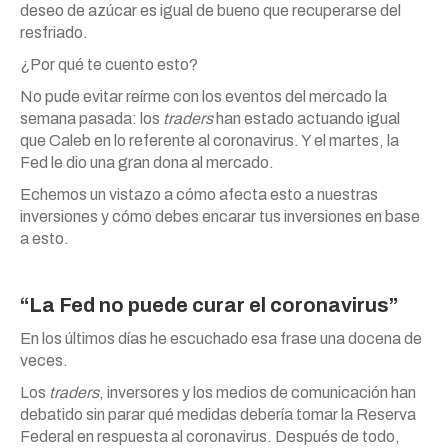
deseo de azúcar es igual de bueno que recuperarse del
resfriado.
¿Por qué te cuento esto?
No pude evitar reírme con los eventos del mercado la
semana pasada: los
traders
han estado actuando igual
que Caleb en lo referente al coronavirus. Y el martes, la
Fed le dio una gran dona al mercado.
Echemos un vistazo a cómo afecta esto a nuestras
inversiones y cómo debes encarar tus inversiones en base
a esto.
“La Fed no puede curar el coronavirus”
En los últimos días he escuchado esa frase una docena de
veces.
Los
traders
, inversores y los medios de comunicación han
debatido sin parar qué medidas debería tomar la Reserva
Federal en respuesta al coronavirus. Después de todo,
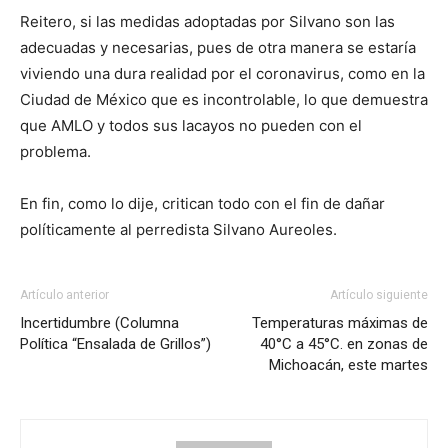
Reitero, si las medidas adoptadas por Silvano son las
adecuadas y necesarias, pues de otra manera se estaría
viviendo una dura realidad por el coronavirus, como en la
Ciudad de México que es incontrolable, lo que demuestra
que AMLO y todos sus lacayos no pueden con el
problema.
En fin, como lo dije, critican todo con el fin de dañar
políticamente al perredista Silvano Aureoles.
Artículo anterior
Artículo siguiente
Incertidumbre (Columna
Temperaturas máximas de
Política “Ensalada de Grillos”)
40°C a 45°C. en zonas de
Michoacán, este martes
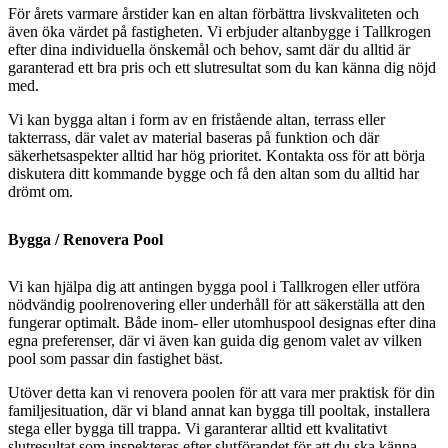
För årets varmare årstider kan en altan förbättra livskvaliteten och
även öka värdet på fastigheten. Vi erbjuder altanbygge i Tallkrogen
efter dina individuella önskemål och behov, samt där du alltid är
garanterad ett bra pris och ett slutresultat som du kan känna dig nöjd
med.
Vi kan bygga altan i form av en fristående altan, terrass eller
takterrass, där valet av material baseras på funktion och där
säkerhetsaspekter alltid har hög prioritet. Kontakta oss för att börja
diskutera ditt kommande bygge och få den altan som du alltid har
drömt om.
Bygga / Renovera Pool
Vi kan hjälpa dig att antingen bygga pool i Tallkrogen eller utföra
nödvändig poolrenovering eller underhåll för att säkerställa att den
fungerar optimalt. Både inom- eller utomhuspool designas efter dina
egna preferenser, där vi även kan guida dig genom valet av vilken
pool som passar din fastighet bäst.
Utöver detta kan vi renovera poolen för att vara mer praktisk för din
familjesituation, där vi bland annat kan bygga till pooltak, installera
stega eller bygga till trappa. Vi garanterar alltid ett kvalitativt
slutresultat som inspekteras efter slutförandet för att du ska känna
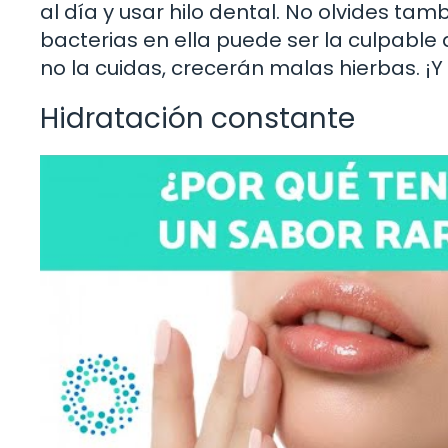
al día y usar hilo dental. No olvides tam
bacterias en ella puede ser la culpable 
no la cuidas, crecerán malas hierbas. ¡Y
Hidratación constante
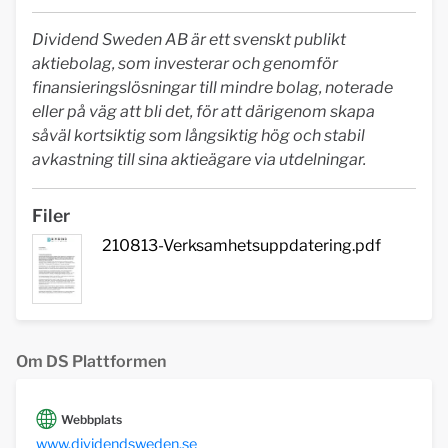
Dividend Sweden AB är ett svenskt publikt
aktiebolag, som investerar och genomför
finansieringslösningar till mindre bolag, noterade
eller på väg att bli det, för att därigenom skapa
såväl kortsiktig som långsiktig hög och stabil
avkastning till sina aktieägare via utdelningar.
Filer
210813-Verksamhetsuppdatering.pdf
Om DS Plattformen
Webbplats
www.dividendsweden.se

Brief: Restate the data word for word without pictures.

Response:
deseo de azúcar es igual de bueno que recuperarse del
resfriado.
¿Por qué te cuento esto?
No pude evitar reírme con los eventos del mercado la
semana pasada: los
traders
han estado actuando igual
que Caleb en lo referente al coronavirus. Y el martes, la
Fed le dio una gran dona al mercado.
Echemos un vistazo a cómo afecta esto a nuestras
inversiones y cómo debes encarar tus inversiones en base
a esto.
“La Fed no puede curar el coronavirus”
En los últimos días he escuchado esa frase una docena de
veces.
Los
traders
, inversores y los medios de comunicación han
debatido sin parar qué medidas debería tomar la Reserva
Federal en respuesta al coronavirus. Después de todo,
Reitero, si las medidas adoptadas por Silvano son las
adecuadas y necesarias, pues de otra manera se estaría
viviendo una dura realidad por el coronavirus, como en la
Ciudad de México que es incontrolable, lo que demuestra
que AMLO y todos sus lacayos no pueden con el
problema.
En fin, como lo dije, critican todo con el fin de dañar
políticamente al perredista Silvano Aureoles.
Artículo anterior
Artículo siguiente
Incertidumbre (Columna
Temperaturas máximas de
Política “Ensalada de Grillos”)
40°C a 45°C. en zonas de
Michoacán, este martes
För årets varmare årstider kan en altan förbättra livskvaliteten och
även öka värdet på fastigheten. Vi erbjuder altanbygge i Tallkrogen
efter dina individuella önskemål och behov, samt där du alltid är
garanterad ett bra pris och ett slutresultat som du kan känna dig nöjd
med.
Vi kan bygga altan i form av en fristående altan, terrass eller
takterrass, där valet av material baseras på funktion och där
säkerhetsaspekter alltid har hög prioritet. Kontakta oss för att börja
diskutera ditt kommande bygge och få den altan som du alltid har
drömt om.
Bygga / Renovera Pool
Vi kan hjälpa dig att antingen bygga pool i Tallkrogen eller utföra
nödvändig poolrenovering eller underhåll för att säkerställa att den
fungerar optimalt. Både inom- eller utomhuspool designas efter dina
egna preferenser, där vi även kan guida dig genom valet av vilken
pool som passar din fastighet bäst.
Utöver detta kan vi renovera poolen för att vara mer praktisk för din
familjesituation, där vi bland annat kan bygga till pooltak, installera
stega eller bygga till trappa. Vi garanterar alltid ett kvalitativt
slutresultat som inspekteras efter slutförandet för att du ska känna
al día y usar hilo dental. No olvides tam
bacterias en ella puede ser la culpable 
no la cuidas, crecerán malas hierbas. ¡Y
Hidratación constante
Dividend Sweden AB är ett svenskt publikt
aktiebolag, som investerar och genomför
finansieringslösningar till mindre bolag, noterade
eller på väg att bli det, för att därigenom skapa
såväl kortsiktig som långsiktig hög och stabil
avkastning till sina aktieägare via utdelningar.
Filer
210813-Verksamhetsuppdatering.pdf
Om DS Plattformen
Webbplats
www.dividendsweden.se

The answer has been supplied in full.